The Beethoven A Major Sonata and Brahms e minor Sonata derive from “The Listening Room” (third anniversary in January 1973) sessions at WQXR-FM, New York, with host Robert Sherman, son of esteemed pianist and pedagogue Nadia Reisenberg (1904-1983). The gorgeous Rose tone opens this greatest of the Beethoven cycle, then Rose stays on a pedal point while Reisenberg executes a resolute cadenza. They reverse the poles, and then move a pattern of rising scales and falling arpeggios that assumes heroic proportions. In the late development, Rose will play the lovely theme against Reisenberg’s triplets. Reisenberg had given up a splendid solo career, but she maintained a healthy, active service in chamber music, to our collective benefit. This sonata has the only scherzo in his set of five, and its upbeat rhythm refuses to quit. Each performer hurls staccato and scalar volleys at the other, answered with ironic affection. The hesitant Adagio cantabile yields to the virtuosic Allegro vivace, in which short utterances fro Rose elicit percussive notes from Reisenberg. Leaping scale-figures and vigorous octaves mark the development section. The coda deliberately engages in a series of false resolutions, speeding the silken momentum from eighths to sixteenths in a frustrated, often chromatic, search for the A Major home.
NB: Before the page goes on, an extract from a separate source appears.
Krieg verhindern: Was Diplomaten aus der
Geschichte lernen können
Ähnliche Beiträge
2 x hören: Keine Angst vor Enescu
But when we do arrive, Leonard Rose exhorts the first bar repeatedly and triumphantly over Reisenberg’s equally decisive eighth notes.

There exists little Brahms in the recorded output of either Rose or Reisenberg – for Rose, the Double Concerto in various collaborations; for Reisenberg, the E-flat Clarinet Sonata in its original and viola formats – so, again, wherefore CBS on the issue of Leonard Rose? The opening theme from the e minor Sonata should “sell” this fine program to any devotee of the 1864 cello work, with its explicit homage to Bach’s The Art of Fugue, specifically, Contrapunctus XIII. Rose and Reisenberg address its thick textures with resolute, albeit distinctly clear, authority. The many ferocious sections of dialogue between the instruments find a tender repose in Rose’s middle register, over sweet Reisenberg arpeggios and alluring triplet figures that glide into E Major. The a minorAllegretto quasi Menuetto” hints at Vienna with an ungainly waltz touched by rustic color. The Trio section modulates into an eerie f-sharp minor, a move we might attribute to Mahler. Reisenberg’s hands in sixteenths shadow Rose’s melody in a glassy, surreal affect. The Bach homage begins the Allegro with a three-voice fugue that simultaneously recalls the very Beethoven D Major Sonata on this program. The mood shifts at 180 degrees to a pastoral evocation, which in turn will suffer intrusion by the resolute fugal motif. Whatever “dire” expectations we assume for the coda dissipate with the piu presto that becomes another race course, the two, perfectly-matched principals in happy contention for supremacy. Bravo!

For an encore, Rose and Reisenberg repeat the last two movements of the Beethoven A Major Sonata, with perhaps even more passionate relish and thrilling élan than before!